By Paul Elwell
During her sophomore year at the University of Iowa, Jessica Faselt took a trip to New York City. Faselt, an aspiring opera singer at the time, made it a point to visit the Metropolitan Opera House, the largest in the Americas.
She and her brother went to the opera facility early one day with the intent of getting a backstage tour. They were in luck and received the final two tickets for the day. The tour group was eventually taken on the stage itself, but they had to remain in the back, because workers were changing the set at the front.
While on stage, the guide asked if anyone wanted to work at the opera house in the future. Only Faselt raised her hand, and the guide asked if she was willing to sing for the group.
Faselt obliged and performed part of an aria from the background of the stage. By the time she was finished, the room was silent — even the workers had ceased their work.

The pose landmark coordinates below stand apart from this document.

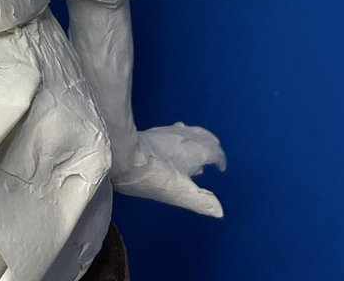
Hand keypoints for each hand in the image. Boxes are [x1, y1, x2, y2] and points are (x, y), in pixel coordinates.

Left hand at [110, 122, 225, 217]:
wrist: (122, 155)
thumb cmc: (154, 175)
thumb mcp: (181, 193)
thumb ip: (202, 201)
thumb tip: (219, 210)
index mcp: (194, 150)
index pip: (214, 150)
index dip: (220, 159)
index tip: (221, 169)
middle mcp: (184, 137)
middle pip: (204, 136)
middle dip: (212, 146)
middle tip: (214, 157)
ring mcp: (168, 133)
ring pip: (189, 132)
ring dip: (198, 140)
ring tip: (197, 152)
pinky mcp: (154, 132)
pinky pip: (176, 132)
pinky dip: (183, 138)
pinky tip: (174, 146)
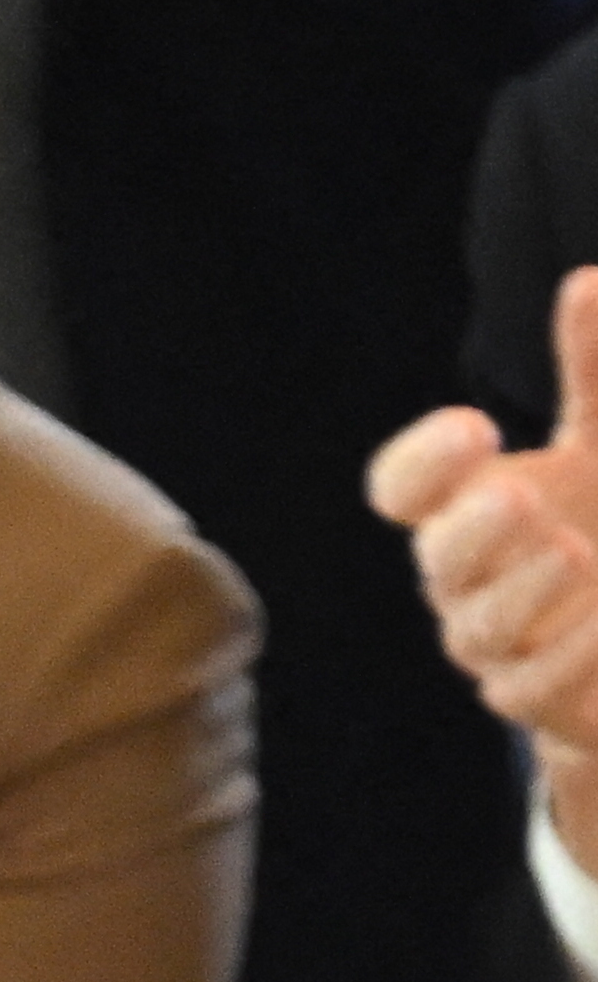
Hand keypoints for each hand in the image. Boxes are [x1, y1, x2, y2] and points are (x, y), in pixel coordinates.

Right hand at [372, 266, 597, 873]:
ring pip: (477, 627)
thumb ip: (592, 371)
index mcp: (463, 509)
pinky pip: (528, 686)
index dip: (425, 463)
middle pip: (436, 558)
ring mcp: (492, 645)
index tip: (478, 427)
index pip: (402, 489)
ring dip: (523, 590)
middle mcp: (463, 580)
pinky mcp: (530, 699)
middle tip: (520, 497)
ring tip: (572, 552)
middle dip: (472, 530)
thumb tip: (587, 281)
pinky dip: (570, 649)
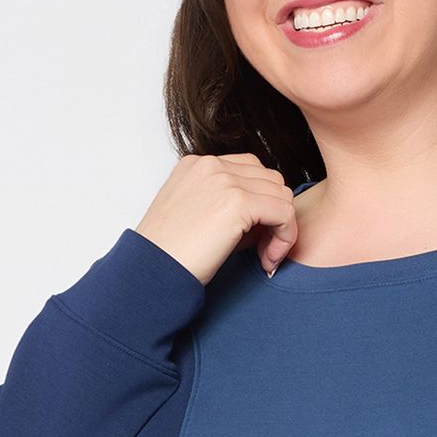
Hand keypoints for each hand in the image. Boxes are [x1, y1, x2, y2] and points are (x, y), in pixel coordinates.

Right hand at [134, 151, 298, 283]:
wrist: (152, 271)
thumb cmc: (170, 255)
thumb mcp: (196, 217)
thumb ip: (229, 207)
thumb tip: (267, 219)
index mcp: (196, 165)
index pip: (250, 171)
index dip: (260, 204)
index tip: (253, 238)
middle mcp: (211, 165)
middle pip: (271, 180)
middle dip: (274, 215)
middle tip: (262, 249)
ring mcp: (225, 180)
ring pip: (282, 195)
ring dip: (281, 228)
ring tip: (264, 256)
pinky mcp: (238, 201)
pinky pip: (285, 213)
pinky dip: (285, 238)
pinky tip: (267, 259)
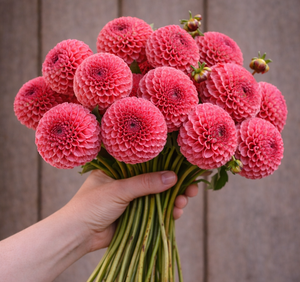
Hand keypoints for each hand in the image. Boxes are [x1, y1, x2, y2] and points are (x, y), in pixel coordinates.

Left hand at [65, 170, 197, 252]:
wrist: (77, 235)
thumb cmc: (92, 205)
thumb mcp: (119, 189)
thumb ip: (145, 183)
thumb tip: (173, 177)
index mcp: (119, 168)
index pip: (147, 161)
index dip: (166, 164)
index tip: (184, 167)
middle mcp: (128, 181)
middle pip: (157, 179)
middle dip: (175, 184)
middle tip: (192, 187)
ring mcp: (133, 198)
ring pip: (159, 195)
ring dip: (174, 198)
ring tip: (185, 201)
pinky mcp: (137, 213)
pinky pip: (156, 210)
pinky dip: (167, 211)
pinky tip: (177, 212)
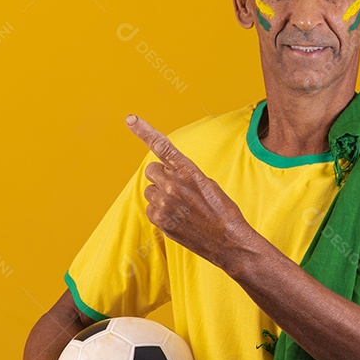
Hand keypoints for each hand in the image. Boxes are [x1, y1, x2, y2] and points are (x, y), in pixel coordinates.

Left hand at [126, 114, 254, 267]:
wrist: (229, 241)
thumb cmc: (223, 211)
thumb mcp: (208, 184)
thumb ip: (185, 174)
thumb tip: (167, 174)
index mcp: (189, 171)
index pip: (162, 146)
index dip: (144, 130)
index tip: (130, 119)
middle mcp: (174, 184)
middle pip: (151, 170)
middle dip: (161, 177)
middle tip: (175, 189)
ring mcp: (165, 203)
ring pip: (150, 191)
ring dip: (161, 196)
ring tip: (181, 207)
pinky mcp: (160, 220)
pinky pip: (150, 209)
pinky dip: (160, 212)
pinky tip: (177, 218)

The silence broke when everyone in the room applauded her. Faselt had made her Metropolitan Opera House début.
Years later, Faselt was on the same stage again, only instead of singing from the back toward an almost empty room, she was front and center, serenading an audience of more than 3,000 people, including some of the highest industry professionals.
This performance took place at the April 29 Grand Final Concert, the closing event of the Metropolitan Opera National Council Auditions, a competition designed to give young opera singers a chance to be heard and critiqued by professionals.
This was Faselt’s fifth year taking part in the audition. Each year she participated, she moved up one spot as a finisher.
“Every year, I climbed up a rung on the ladder,” Faselt said. “It shows perseverance and constant improvement. It made it all the more satisfying.”
This year, she began at the Minnesota District, one of 42 across the United States and Canada. She then proceeded to the Upper Midwest Regional, one of 12. Finally, Faselt had made it back to New York City, where she competed in the semifinals and finals, becoming one of the audition’s five winners.
She won $15,000 and exposure to some of the best in the industry.
Jimmy Longoria, who runs the upper-Midwest region along with his wife, Connie Fullmer, says Faselt’s victory is all the more inspiring due to her being an Iowa native.
“Coming from Iowa, she has none of the backing many others do,” Longoria said. “Many come from several generations of opera and have lots of experience. Jessica came from Iowa Cornfields to Metro Glitter.”
Fullmer added to the idea that Faselt’s familial origins were unusual amongst finalists in the competition. Many singers have been raised since birth to sing opera, unlike Faselt, who only started during her teenage years.
“Her parents were completely uninformed of what opera was about,” Fullmer said. “They knew everything about raising football players, but nothing about opera.”
Faselt lives in Miami, where she has worked as a studio artist at the Florida Grand Opera. She has an engagement lined up beginning in August, but it has yet to be released to the press.